Count the lines in the items below that contain the string "shows", treating uppercase and lowercase as different. Give only the number.
[Record set start]
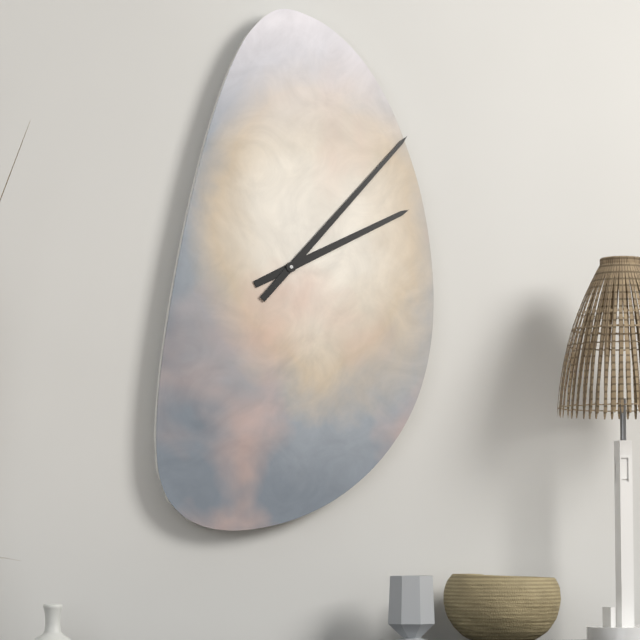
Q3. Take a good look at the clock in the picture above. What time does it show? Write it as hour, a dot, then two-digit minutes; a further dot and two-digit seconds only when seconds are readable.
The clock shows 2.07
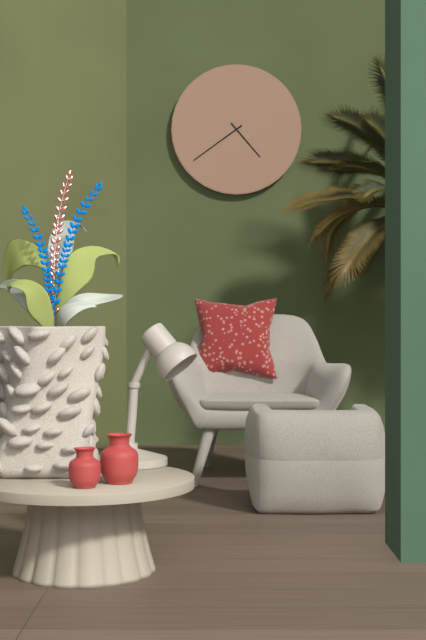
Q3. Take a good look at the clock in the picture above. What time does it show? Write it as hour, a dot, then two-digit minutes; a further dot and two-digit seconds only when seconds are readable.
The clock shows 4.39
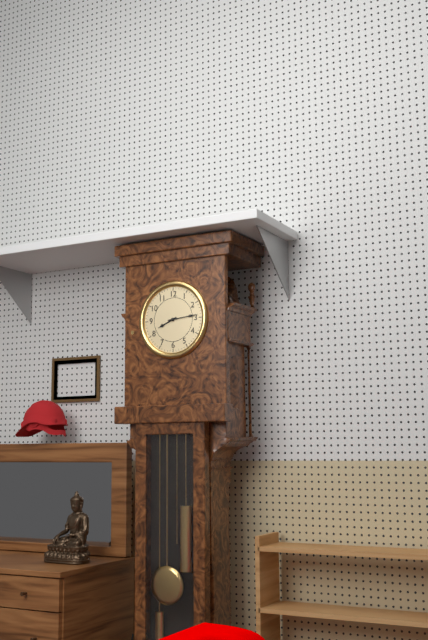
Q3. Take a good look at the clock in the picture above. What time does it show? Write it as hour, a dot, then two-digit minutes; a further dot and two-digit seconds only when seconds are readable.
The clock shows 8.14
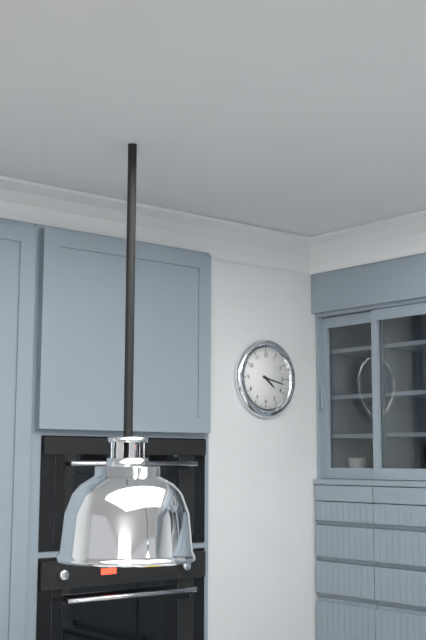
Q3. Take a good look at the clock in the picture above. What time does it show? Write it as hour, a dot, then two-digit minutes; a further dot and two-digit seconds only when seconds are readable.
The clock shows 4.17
[Record set end]
[Record set start]
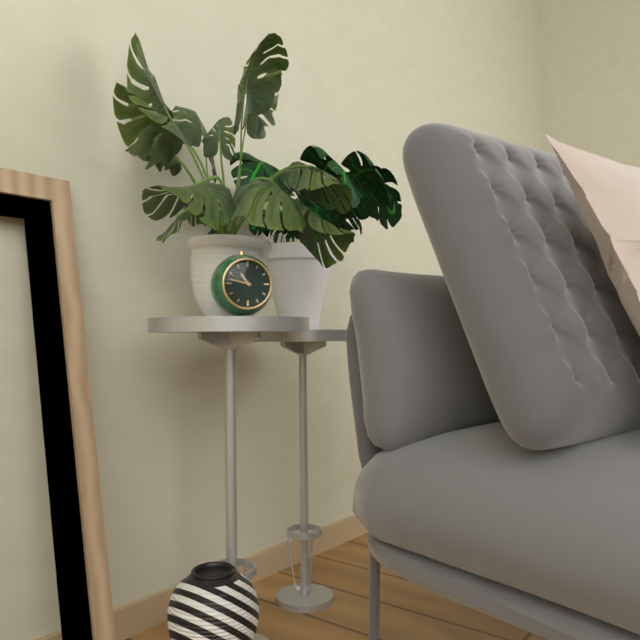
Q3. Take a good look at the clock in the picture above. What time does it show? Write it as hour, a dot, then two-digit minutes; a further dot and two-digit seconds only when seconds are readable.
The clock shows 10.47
[Record set end]
▶ _Output below_: 5